Thank you for agreeing to participate in this experiment. Before you begin the experiment, make sure:
1) You have no other software (e.g. browsers, Email, Skype) running in the background. This is critical for the timing of the experiment.
2) You have up to 75 minutes available for the experiment. You can take short breaks after every part. 
3) Your environment is quiet and free from distractions. Please turn your phone in flight mode during the experiment. 
4) You do not play *ANY* music during the experiment.
5) You use only a single display. If you use multiple screens, press the windows button + P on the keyboard, and set the projection mode to PC screen only. Then, turn the other screens off.  
1 - to avoid popups and distracting elements, not to mention improve timing! 2 - add a little time over and above the expected duration so participants don't run into trouble with appointments. 3 - first half I got from the default text, the second I found out through experience. 4 - So relaxing, a bit of music, maybe a nice podcast to avoid the boredom? NO! 5) to avoid distraction and cause crashes. Having screens in 'extended' mode can also cause weird programming issues you may not have thought of (e.g. Display.Xres may vary). 

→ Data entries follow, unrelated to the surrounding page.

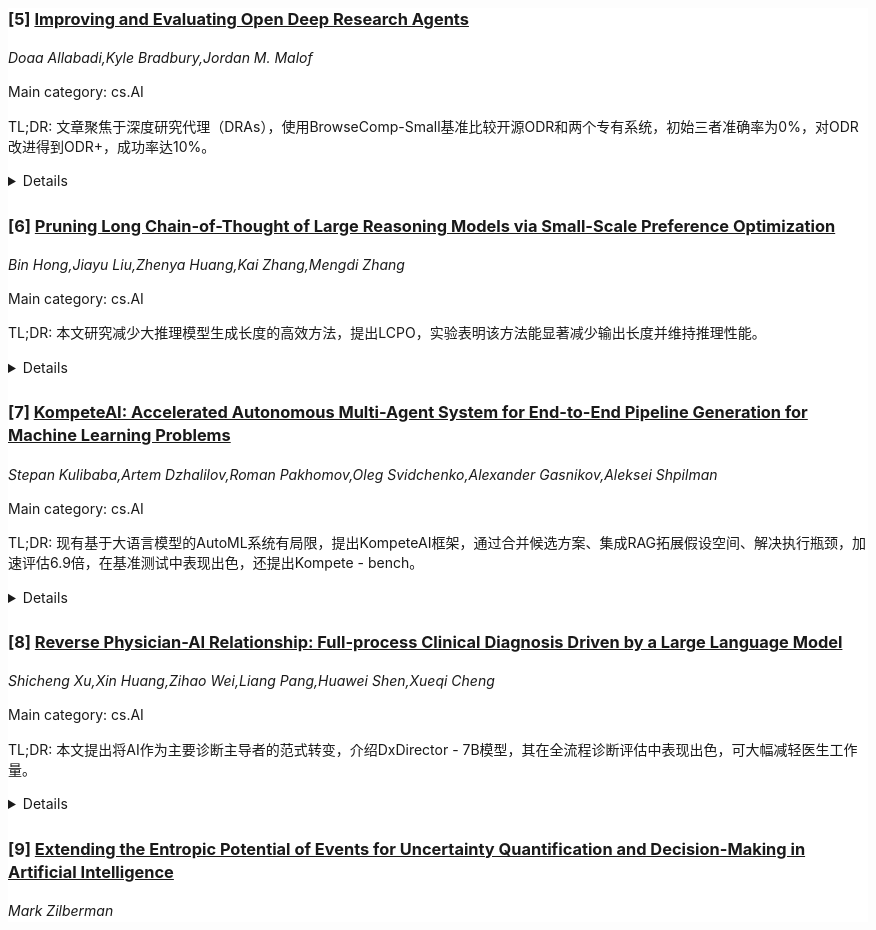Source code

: 
### [5] [Improving and Evaluating Open Deep Research Agents](https://arxiv.org/abs/2508.10152)
*Doaa Allabadi,Kyle Bradbury,Jordan M. Malof*

Main category: cs.AI

TL;DR: 文章聚焦于深度研究代理（DRAs），使用BrowseComp-Small基准比较开源ODR和两个专有系统，初始三者准确率为0%，对ODR改进得到ODR+，成功率达10%。


<details><summary>Details</summary></details>


### [6] [Pruning Long Chain-of-Thought of Large Reasoning Models via Small-Scale Preference Optimization](https://arxiv.org/abs/2508.10164)
*Bin Hong,Jiayu Liu,Zhenya Huang,Kai Zhang,Mengdi Zhang*

Main category: cs.AI

TL;DR: 本文研究减少大推理模型生成长度的高效方法，提出LCPO，实验表明该方法能显著减少输出长度并维持推理性能。


<details><summary>Details</summary></details>


### [7] [KompeteAI: Accelerated Autonomous Multi-Agent System for End-to-End Pipeline Generation for Machine Learning Problems](https://arxiv.org/abs/2508.10177)
*Stepan Kulibaba,Artem Dzhalilov,Roman Pakhomov,Oleg Svidchenko,Alexander Gasnikov,Aleksei Shpilman*

Main category: cs.AI

TL;DR: 现有基于大语言模型的AutoML系统有局限，提出KompeteAI框架，通过合并候选方案、集成RAG拓展假设空间、解决执行瓶颈，加速评估6.9倍，在基准测试中表现出色，还提出Kompete - bench。


<details><summary>Details</summary></details>


### [8] [Reverse Physician-AI Relationship: Full-process Clinical Diagnosis Driven by a Large Language Model](https://arxiv.org/abs/2508.10492)
*Shicheng Xu,Xin Huang,Zihao Wei,Liang Pang,Huawei Shen,Xueqi Cheng*

Main category: cs.AI

TL;DR: 本文提出将AI作为主要诊断主导者的范式转变，介绍DxDirector - 7B模型，其在全流程诊断评估中表现出色，可大幅减轻医生工作量。


<details><summary>Details</summary></details>


### [9] [Extending the Entropic Potential of Events for Uncertainty Quantification and Decision-Making in Artificial Intelligence](https://arxiv.org/abs/2508.10241)
*Mark Zilberman*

So your experiment crashed anyway?

Well, luckily, you CAN (probably) retrieve their data. Have them do the following: 

1) Go to (Windows/Start key) %TEMP%
2) Find the epg directory and go there.
3) Either search for *.txt or, if that turns up nothing, have them go manually to paradigms > {VERY LENGTHY NUMBER} > Paradigm > and look for it there. 
4) Some people don't quite get Windows, so if they can't find it, have them .zip the entire epg folder, maybe you will do better (this worked for me before).

OK, hope that helps. Go, E-Prime, Go!